Mientras tanto, Europa recompone su lugar en el mundo, reduciendo la importancia de la OTAN y reconsiderando la creación de una fuerza militar exclusivamente europea. Asimismo, la socialdemocracia reconfigura su rol político, poniéndose al frente de la resistencia contra el imperialismo estadounidense, ante la abdicación de los que fueran tan radicales hasta que los helicópteros entraron con total libertad a secuestrar a Nicolás Maduro.

La hegemonía estadounidense en Medio Oriente muestra signos de deterioro o de agotamiento; el tiempo dirá. Irán se perfila como un actor regional ineludible, para espanto del Consejo de Cooperación del Golfo y de su nuevo socio, Israel. Desde Tel Aviv a Doha todos deberán articular los nuevos equilibrios.
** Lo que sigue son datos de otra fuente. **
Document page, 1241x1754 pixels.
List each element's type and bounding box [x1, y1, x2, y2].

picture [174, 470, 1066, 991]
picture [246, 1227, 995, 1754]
Ucrania, por su parte, se constituirá en un actor atendible para cualquier arquitectura de seguridad europea posterior a la presencia hegemónica norteamericana y ante el desgaste de Moscú. Por vías divergentes, Kiev y Teherán están ofreciendo una lección histórica sobre los límites del poder de los grandes imperios y, también, del fracaso de las extremas derechas que los gobiernan. Una lección que, por razones evidentes, se estudia con máxima atención en Taipéi.

Cuando esto termine se deberían abrir discusiones importantes que proyecten el futuro en el largo plazo. Es imperativo pensar un nuevo pacto internacional, como los hubo en 1815 y 1945, pero ahora fundados en la vigencia de los derechos humanos y de las garantías democráticas. El mundo estuvo al borde del abismo por culpa de los extremos, de las ortodoxias, de los liderazgos megalómanos y de los intereses de nuevas clases que, gracias al dominio tecnológico, creyeron poder arrasar los logros humanistas de un plumazo. Parece que no se salieron con la suya, pero eso no significa que abdiquen de sus intenciones de instalar regímenes jerárquicos, elitistas y excluyentes. Ojalá se aprenda la lección, se rectifiquen errores de interpretación, se dejen a un lado las ideologías inservibles o insólitas para poder reconfigurar el internacionalismo, no para lograr un mundo ideal, pero sí un poco más justo.

Fernando López D’Alesandro es historiador.